Like they say, your body can't do what you don't train it to do, and I've always hated sprint intervals and not done many. I found that the more I did them, the less I disliked them. I think even one sprint interval session a week throughout the season would make a noticeable difference, and they can be done quickly before a longer ride so they don't mess with your schedule very much.

It's also interesting to note that my winter training plan includes L7 (10 to 15-sec sprint) intervals one day per week during the L1-L4 (base) training phase. According to the folks who study this stuff, you can do L7 intervals and if you recover completely between intervals, they won't negatively affect your aerobic adaptation becasue you aren't really stressing your anaerobic metabolism in such a short time, you're just stressing your musculoskeletal systems.
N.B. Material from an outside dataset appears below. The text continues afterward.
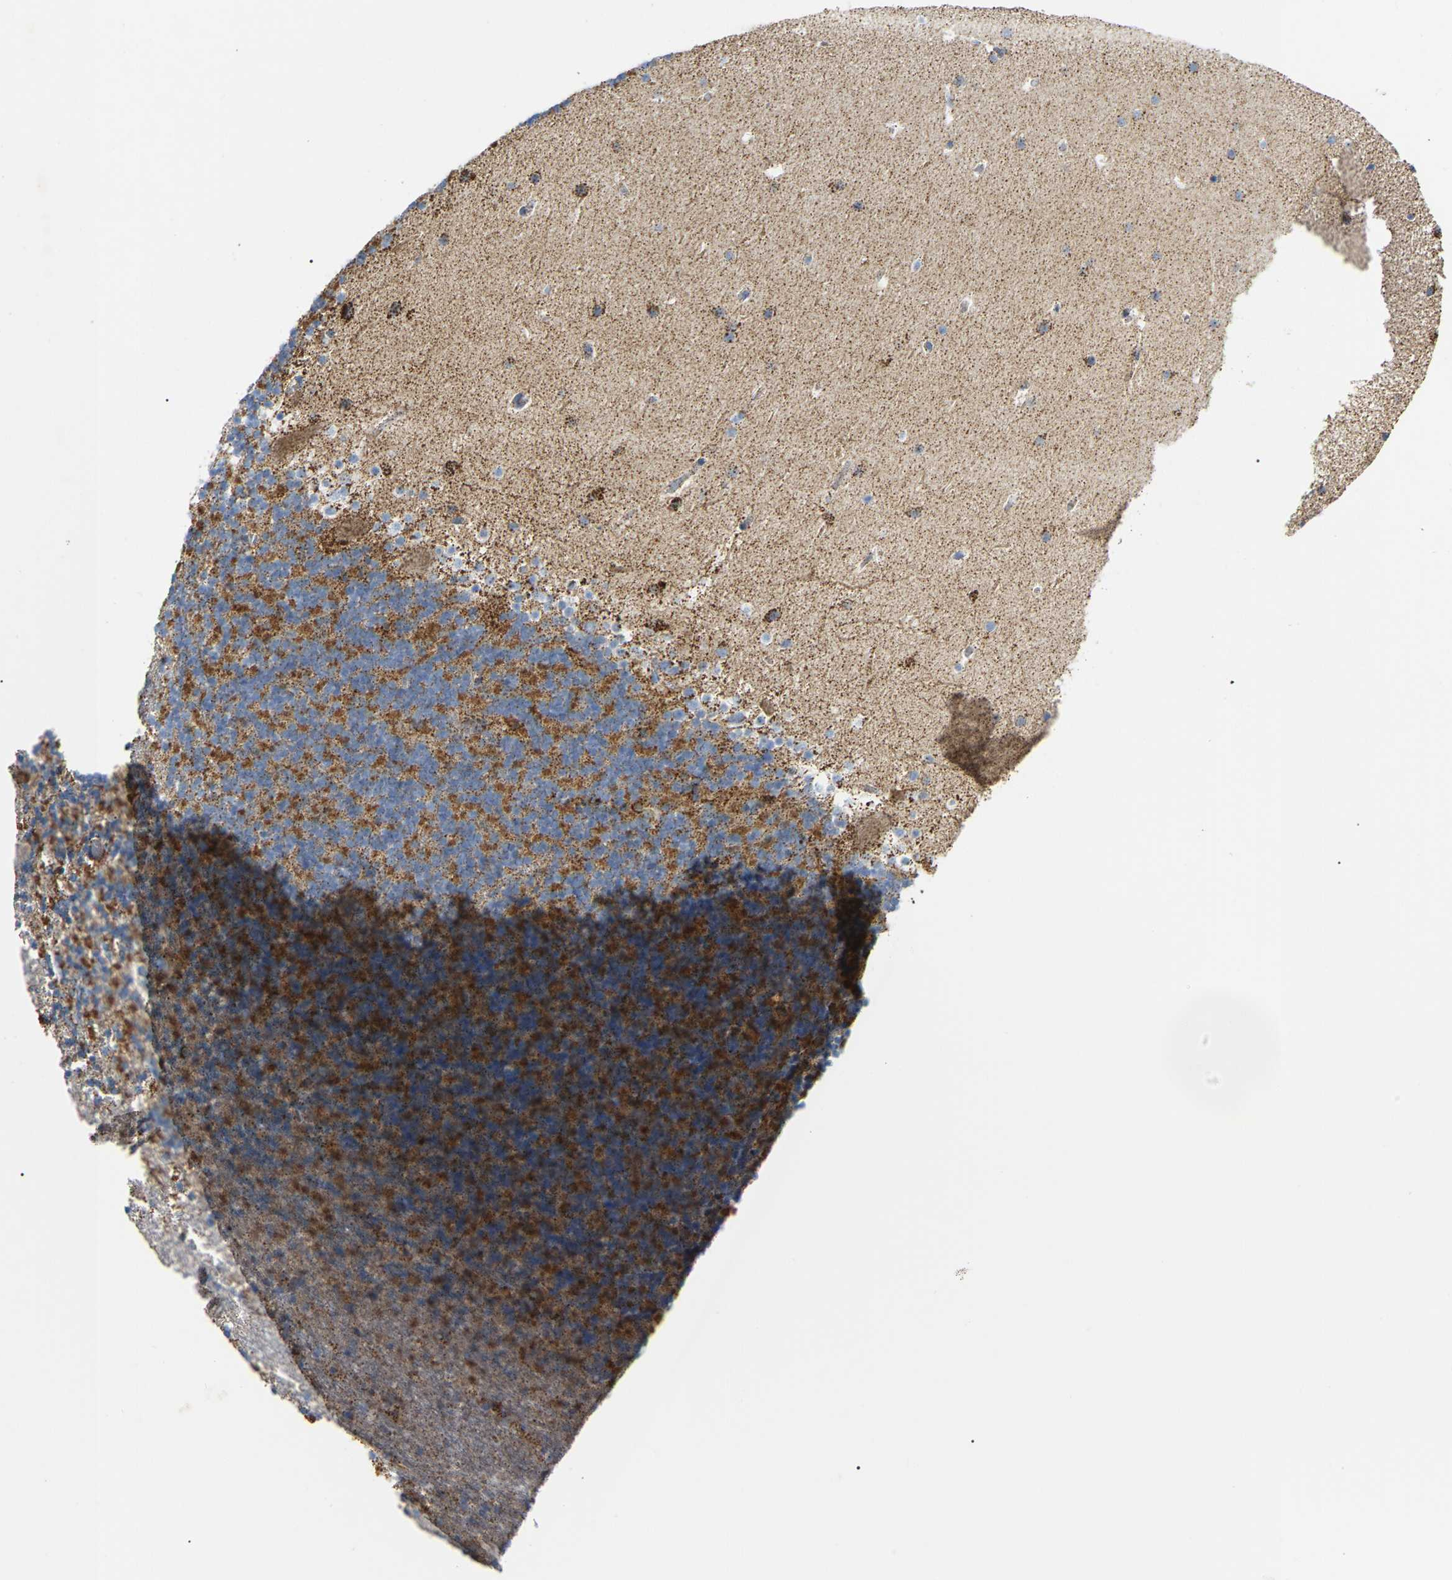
{"staining": {"intensity": "strong", "quantity": "25%-75%", "location": "cytoplasmic/membranous"}, "tissue": "cerebellum", "cell_type": "Cells in granular layer", "image_type": "normal", "snomed": [{"axis": "morphology", "description": "Normal tissue, NOS"}, {"axis": "topography", "description": "Cerebellum"}], "caption": "The micrograph displays immunohistochemical staining of benign cerebellum. There is strong cytoplasmic/membranous positivity is seen in about 25%-75% of cells in granular layer.", "gene": "HIBADH", "patient": {"sex": "male", "age": 45}}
But if you try to mix in L5 or L6 intervals during the base training period, your aerobic adaptation will be reduced, so avoid them if possible.

That tells me that the sprint intervals probably aren't helping me through better anaerobic energy system development, but through neurological adaptation. The muscle memory and nerve signal systems are improving, which is the same thing that happens when you start lifting weights after a long layoff and you get big gains in the first few weeks without any muscle growth.